More than 100 robotics and artificial intelligence (AI) leaders including Tesla founder Elon Musk are urging the UN to take action against the dangers of autonomous weapons.
“Lethal autonomous weapons threaten to become the third revolution in warfare,” said the letter signed by 116 specialists across 26 countries, including Musk and Mustafa Suleyman, cofounder of Google’s DeepMind.
“Once developed, they will permit armed conflict to be fought at a scale greater than ever and at times scales faster than humans can comprehend,” the letter said. “These can be weapons of terror, weapons that despots and terrorists use against innocent populations and weapons hacked to behave in undesirable ways.”
“We do not have long to act. Once this Pandora’s box is opened, it will be hard to close,” they added.
The letter was sent ahead of the UN’s International Joint Conference on Artificial Intelligence (IJCAI) which was set to meet yesterday, but was canceled and postponed until November, according to the international body’s Web site.
The specialists call for “morally wrong” lethal autonomous weapons systems to be added to the list of weapons banned under the UN’s convention on certain conventional weapons brought into force in 1983, which includes chemical and intentionally blinding laser weapons.
“Nearly every technology can be used for good and bad, and artificial intelligence is no different. It can help tackle many of the pressing problems facing society today: inequality and poverty, the challenges posed by climate change and the ongoing global financial crisis,” said Toby Walsh, Scientia professor of AI at the University of New South Wales in Sydney.
“However, the same technology can also be used in autonomous weapons to industrialize war.

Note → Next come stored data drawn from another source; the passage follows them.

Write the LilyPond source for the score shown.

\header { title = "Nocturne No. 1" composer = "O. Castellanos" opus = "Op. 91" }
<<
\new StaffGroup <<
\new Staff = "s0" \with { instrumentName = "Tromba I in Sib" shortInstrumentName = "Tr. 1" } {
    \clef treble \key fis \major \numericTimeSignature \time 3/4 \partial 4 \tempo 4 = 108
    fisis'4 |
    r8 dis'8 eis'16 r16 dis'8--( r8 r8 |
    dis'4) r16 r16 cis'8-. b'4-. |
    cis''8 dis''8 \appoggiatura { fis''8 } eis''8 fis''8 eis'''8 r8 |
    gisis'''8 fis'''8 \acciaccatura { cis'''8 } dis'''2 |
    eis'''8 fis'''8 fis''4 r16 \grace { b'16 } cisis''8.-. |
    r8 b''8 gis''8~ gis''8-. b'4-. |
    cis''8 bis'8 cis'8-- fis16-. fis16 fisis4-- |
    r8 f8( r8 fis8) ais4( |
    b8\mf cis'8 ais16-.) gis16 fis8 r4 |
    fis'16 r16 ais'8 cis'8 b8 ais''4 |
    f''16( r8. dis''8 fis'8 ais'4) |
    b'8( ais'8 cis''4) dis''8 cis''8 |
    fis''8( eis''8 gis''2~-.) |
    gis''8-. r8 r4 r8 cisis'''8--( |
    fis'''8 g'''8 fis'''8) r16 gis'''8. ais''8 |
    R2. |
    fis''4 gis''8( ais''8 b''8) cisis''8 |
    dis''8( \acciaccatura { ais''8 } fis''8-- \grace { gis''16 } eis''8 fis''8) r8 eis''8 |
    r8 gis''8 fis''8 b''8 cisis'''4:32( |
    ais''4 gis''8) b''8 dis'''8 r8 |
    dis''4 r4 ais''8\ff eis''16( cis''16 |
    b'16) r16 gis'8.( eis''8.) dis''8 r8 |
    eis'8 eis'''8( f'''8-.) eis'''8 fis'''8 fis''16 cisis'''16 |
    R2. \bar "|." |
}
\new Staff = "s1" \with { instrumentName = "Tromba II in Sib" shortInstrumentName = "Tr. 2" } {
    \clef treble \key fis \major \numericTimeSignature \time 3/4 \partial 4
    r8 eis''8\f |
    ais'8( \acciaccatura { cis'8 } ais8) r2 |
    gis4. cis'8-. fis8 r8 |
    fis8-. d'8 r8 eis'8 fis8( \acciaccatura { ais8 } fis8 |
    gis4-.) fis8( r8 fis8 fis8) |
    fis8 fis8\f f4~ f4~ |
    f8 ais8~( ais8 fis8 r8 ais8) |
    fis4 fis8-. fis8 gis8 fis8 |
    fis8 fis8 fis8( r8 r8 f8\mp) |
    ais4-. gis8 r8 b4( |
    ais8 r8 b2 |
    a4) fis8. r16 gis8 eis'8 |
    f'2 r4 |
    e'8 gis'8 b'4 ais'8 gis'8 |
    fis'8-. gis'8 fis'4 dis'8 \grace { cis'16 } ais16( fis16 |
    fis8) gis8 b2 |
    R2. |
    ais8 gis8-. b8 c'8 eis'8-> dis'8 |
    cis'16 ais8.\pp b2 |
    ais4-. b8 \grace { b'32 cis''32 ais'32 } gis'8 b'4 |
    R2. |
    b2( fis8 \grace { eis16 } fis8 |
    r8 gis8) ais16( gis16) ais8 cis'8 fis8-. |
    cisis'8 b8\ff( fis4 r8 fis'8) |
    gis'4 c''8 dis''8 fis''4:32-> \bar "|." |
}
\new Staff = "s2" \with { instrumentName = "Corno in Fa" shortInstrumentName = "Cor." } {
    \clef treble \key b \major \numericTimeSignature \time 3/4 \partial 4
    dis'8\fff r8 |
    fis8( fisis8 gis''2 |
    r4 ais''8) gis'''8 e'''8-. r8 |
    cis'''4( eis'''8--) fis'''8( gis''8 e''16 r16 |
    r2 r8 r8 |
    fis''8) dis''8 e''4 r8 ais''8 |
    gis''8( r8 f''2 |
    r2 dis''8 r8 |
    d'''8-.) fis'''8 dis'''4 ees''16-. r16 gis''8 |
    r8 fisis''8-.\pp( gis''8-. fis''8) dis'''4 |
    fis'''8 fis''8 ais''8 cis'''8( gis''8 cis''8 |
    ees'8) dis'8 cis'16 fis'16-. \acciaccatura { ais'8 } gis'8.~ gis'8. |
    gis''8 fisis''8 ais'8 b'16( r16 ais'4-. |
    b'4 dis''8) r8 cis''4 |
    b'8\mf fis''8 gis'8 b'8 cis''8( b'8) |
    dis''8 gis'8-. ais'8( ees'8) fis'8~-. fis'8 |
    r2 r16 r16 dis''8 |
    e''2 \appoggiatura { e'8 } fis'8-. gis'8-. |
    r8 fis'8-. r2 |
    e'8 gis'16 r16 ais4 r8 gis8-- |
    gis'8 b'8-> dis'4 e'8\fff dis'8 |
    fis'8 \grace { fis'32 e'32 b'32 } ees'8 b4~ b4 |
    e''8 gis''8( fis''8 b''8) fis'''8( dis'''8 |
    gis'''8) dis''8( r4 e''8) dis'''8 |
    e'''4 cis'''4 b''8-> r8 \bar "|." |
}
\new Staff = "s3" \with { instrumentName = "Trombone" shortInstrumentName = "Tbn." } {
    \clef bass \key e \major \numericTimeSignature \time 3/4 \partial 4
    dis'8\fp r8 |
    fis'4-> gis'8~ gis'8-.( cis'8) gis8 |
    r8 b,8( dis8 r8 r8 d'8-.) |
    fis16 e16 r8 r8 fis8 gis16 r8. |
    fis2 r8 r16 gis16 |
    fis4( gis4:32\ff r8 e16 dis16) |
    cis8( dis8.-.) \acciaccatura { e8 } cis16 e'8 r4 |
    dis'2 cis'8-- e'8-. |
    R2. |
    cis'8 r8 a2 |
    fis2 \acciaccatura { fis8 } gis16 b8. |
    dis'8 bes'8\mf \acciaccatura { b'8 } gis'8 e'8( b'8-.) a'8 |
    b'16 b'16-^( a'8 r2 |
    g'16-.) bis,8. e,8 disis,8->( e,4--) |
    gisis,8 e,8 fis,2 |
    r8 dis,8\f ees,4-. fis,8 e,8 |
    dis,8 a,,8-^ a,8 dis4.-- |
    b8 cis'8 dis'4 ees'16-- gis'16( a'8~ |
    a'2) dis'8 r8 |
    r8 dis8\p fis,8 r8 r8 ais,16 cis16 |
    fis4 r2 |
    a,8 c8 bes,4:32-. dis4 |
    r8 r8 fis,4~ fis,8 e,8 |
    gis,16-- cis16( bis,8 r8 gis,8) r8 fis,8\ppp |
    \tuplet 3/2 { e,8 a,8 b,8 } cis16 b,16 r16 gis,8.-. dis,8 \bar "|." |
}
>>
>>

We need to make decisions today choosing which of these futures we want,” Walsh added.
“Unlike other potential manifestations of AI which still remain in the realm of science fiction, autonomous weapons systems are on the cusp of development right now and have a very real potential to cause significant harm to innocent people along with global instability,” Clearpath Robotics founder Ryan Gariepy said.
This is not the first time the IJCAI, one of the world’s leading AI conferences, has been used as a platform to discuss lethal autonomous weapons systems.
Two years ago, the conference was used to launch an open letter signed by thousands of AI and robotics researchers including Musk and Stephen Hawking similarly calling for a ban, which helped push the UN into formal talks on the technologies.
The UK government opposed such a ban in 2015, with the British Foreign and Commonwealth Office saying that “international humanitarian law already provides sufficient regulation for this area.”
Lethal autonomous weapons are already in use. Samsung’s SGR-A1 sentry gun, which is reportedly technically capable of firing autonomously, although it is disputed whether it is deployed as such, is in use along the South Korean border of the 2.5m-wide Korean Demilitarized Zone.
The UK’s Taranis drone, in development by BAE Systems, is intended to be capable of carrying air-to-air and air-to-ground ordnance intercontinentally and incorporating full autonomy, while Russia, the US and other nations are developing robotic tanks that can either be remote-controlled or operate autonomously.